Christian Vegetarianism - an archive (notes)
Saturday 14 December 2013
'A Turkey's Dream of Christmas'
From The Vegetarian Messenger and Health Review (December 1933) ~ original source of cartoon unknown
Sunday 3 November 2013
'Staunch'
Punch magazine enjoyed vegetarian ideals from the earliest days of the Vegetarian Society in Britain. Mostly secular, and not always completely scathing their take on matters occasionally touched upon religious scenarios of sorts. As with many such slants and slights, the VS saw the funny side, eventually and reprinted the above piece from Punch as a 70th Anniversary retrospective in the February 1949 edition of their journal The Vegetarian Messenger and Health Review .
Thursday 16 May 2013
Friday 11 January 2013
Friday 4 January 2013
I can say what I like, they're only lurkers
It appears the Oxford Centre for Animal Ethics (the pioneering, groundbreaking, scholars we keep hearing about in their press releases) will eventually be putting together an on-line, educational archive. Now why do I suspect it may cost infinitely more to access than the content of amateur websites which have been leading the way for years: www.oxfordanimalethics.com/2013/01/new-categories-of-association/
Monday 29 October 2012
'Biblical Vegetarianism' by Henry Salt
Here's a relevant backdrop critique of the concept, as recently added to an accomplished amateur archive: http://www.henrysalt.co.uk/bibliography/essays/biblical-vegetarianism-the-reformer
Friday 6 July 2012
Orwell's heirs
The latest edition of Socialist History contains a particularly extensive review of Familiar Strangers in which Will Boisseau presents an interesting parallel scenario between the churches and "...British socialists, who rejected vegetarianism for fear of being out of touch with the general electorate, particularly in rural areas.

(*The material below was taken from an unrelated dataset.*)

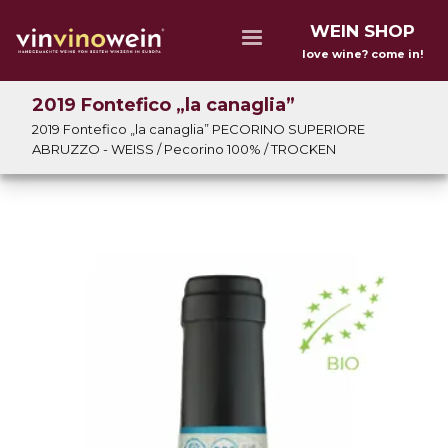
WEIN SHOP
love wine? come in!
2019 Fontefico „la canaglia”
2019 Fontefico „la canaglia” PECORINO SUPERIORE
ABRUZZO - WEISS / Pecorino 100% / TROCKEN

Moreover, both movements were worried about an economy of sympathy, in which the public's compassion could not stretch to concern for both down-trodden humans and animals."
I'm inclined to take that precept a stage further and suggest that certain Christian journals - such as the 'thinking Catholic digest' - would prefer to dwell on just about anything other than their ethical relationship with creation these days.